What has all of this to do with medical ethics? It has to do with the physician’s duty to be trustworthy to the patient and to aim to do good and not produce harm to the patient. Informing the patient, unless some patient rejects being informed, is also duty of the physician and is part of the consent to treatment process. It should be a standard of medical practice that the patient understand what portions of the physician’s decisions regarding diagnosis, prognosis or treatment is based on reliable evidence and which is based on hearsay or simply statistically not verified experience. But do most physicians have the time or skill to explain to the patient on what basis their decisions were made? Further, do most physicians even know which of the “facts” they are using have not been rigorously proven? Unfortunately, even with the best of physician attention to educate themselves on the evidence and to explain this to the patients, there is much in medical care that will remain “old tales” either because there is not sufficient interest to provide the time and expense to do scientific studies or realistically because some studies just can’t be accomplished because of technical or ethical issues. Fortunately,for both the patient and the physician, many decisions the physician makes do have incidentally those “grains of truth” and are luckily followed by successful outcomes. ..Maurice.

4 Comments:

At Sunday, December 10, 2006 9:52:00 AM, Anonymous Anonymous said...

We physicians learn from the day you started to moment of read and heard knowledge. Most of the time we are convinced that we have learned the truth. However we always know that our absolute knowledge is certain, but have doubt at times.
We are more offered huge amounts of "facts" from sources, from questionable scientiets, healthproviders, quacks, tribal magicians - and "old wives".
Most of such information is usually useless, however we at times find that such trues turn out to be genuine and should our traces of doubt in our mind.

 
At Monday, December 11, 2006 10:39:00 AM, Anonymous Anonymous said...

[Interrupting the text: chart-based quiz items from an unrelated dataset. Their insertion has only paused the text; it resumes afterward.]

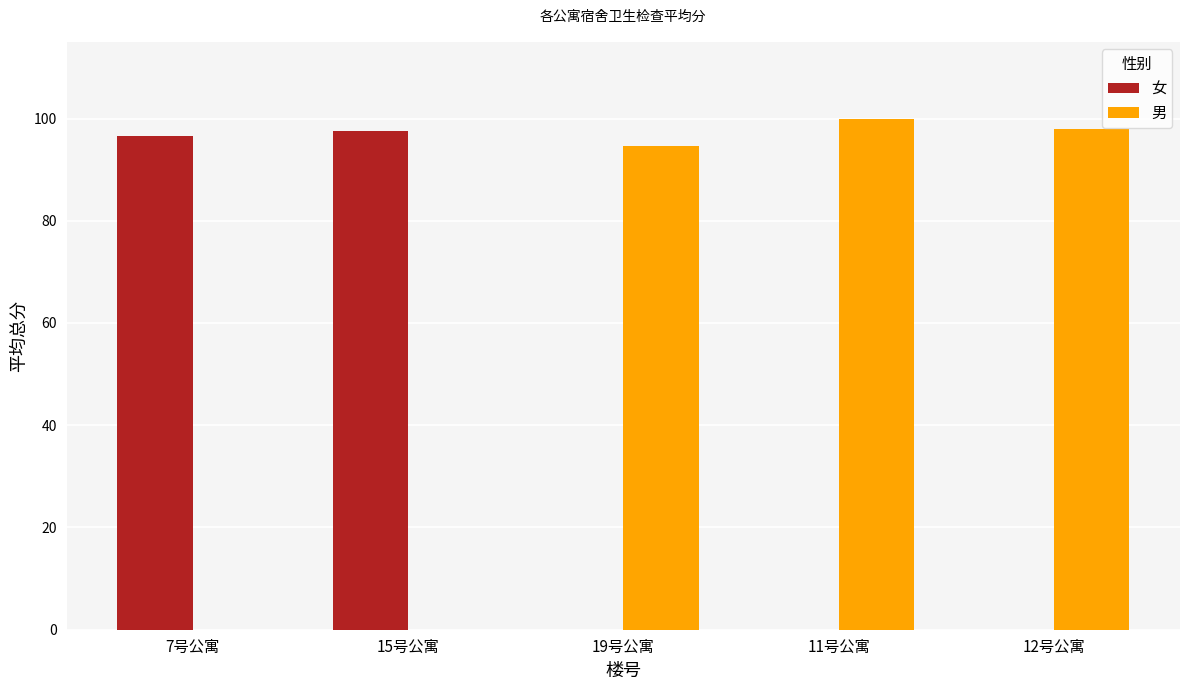

At which category is the sum across all series the highest?

11号公寓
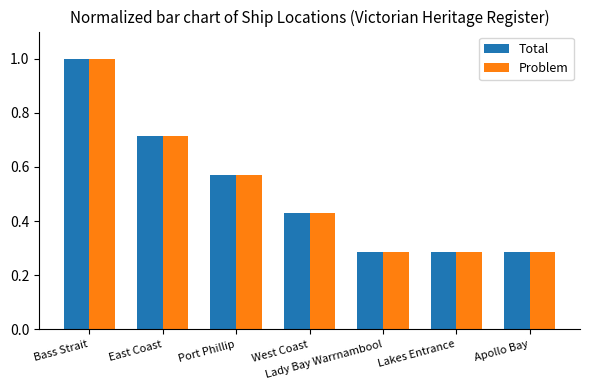

At which category is the sum across all series the highest?

Bass Strait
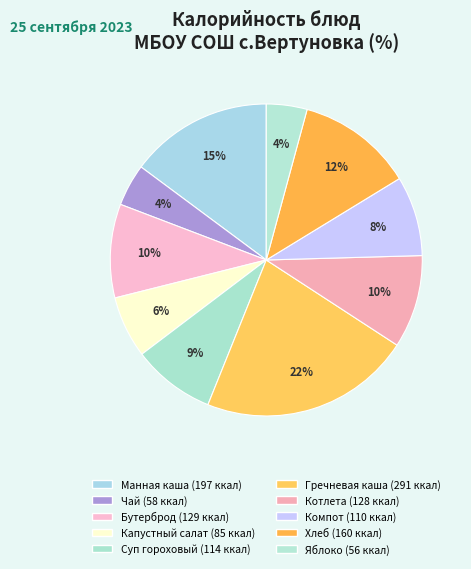

Count the number of slices in the pie.

10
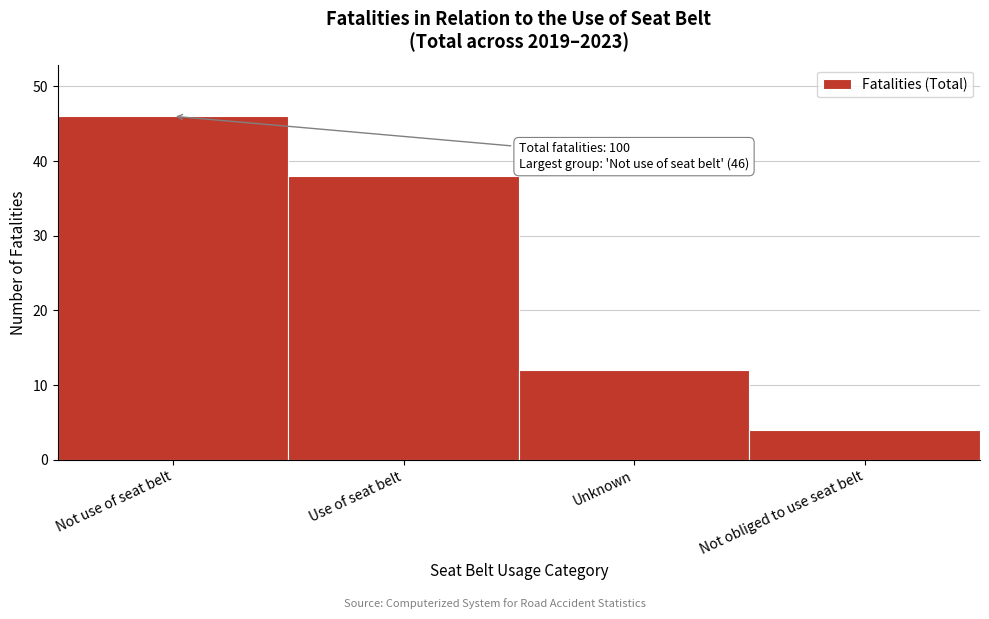

Reading left to right, transcribe all the data shown in this chart.

Not use of seat belt=46	Use of seat belt=38	Unknown=12	Not obliged to use seat belt=4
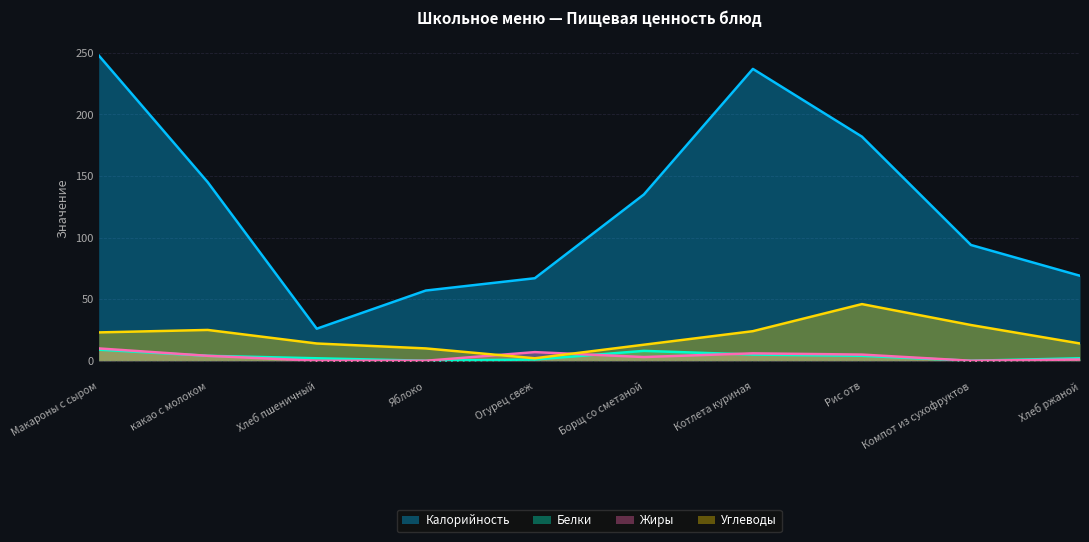

What is the sum of the Калорийность values at Котлета куриная and Компот из сухофруктов?

331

I wish more physicians would read critically and examine the "evidence" put forward in articles and web pages. Taking a moment to answer the question of "where is this information coming from" is critical. Follow that "with is this data reliable enough to treat my patient with."

It is hard to change tradition when new healthcare providers come into the field with this attitude and then see how their seniors act, it is hard to stay with the critical reading point of view. Particularly when there is little time to research.

I would encourage any health care prover to take a few minutes with their medical librarians to see what services and tips they have to offer.

 
At Friday, January 12, 2007 9:55:00 PM, Blogger Maurice Bernstein, M.D. said...

Sometimes a doctor doesn't need any evidence to reach a conclusion:

Doctor: Have you had this before?

Patient: Yes

Doctor: Well, you’ve got it again.

..Maurice.

 
At Friday, January 12, 2007 10:22:00 PM, Blogger Maurice Bernstein, M.D. said...

I have revised Peter's posting to reformat the link. However the topic of the conference involves the developing healthcare concept of "convenient care", where non-physician staffed offices will be readily available around the community to provide medical care without appointments. The video discussion link goes well beyond simply questioning whether evidence based medicine will be practiced in these offices. The issue is whether this kind of practice will be both beneficial and safe for the public. I hope to start a new thread on the Convenient Care concept. ..Maurice.

At Thursday, January 11, 2007 10:29:38 AM, peter said...

This panel discussion (online video)between the AMA, AAFP and the ACNP touches on evidence based medicine.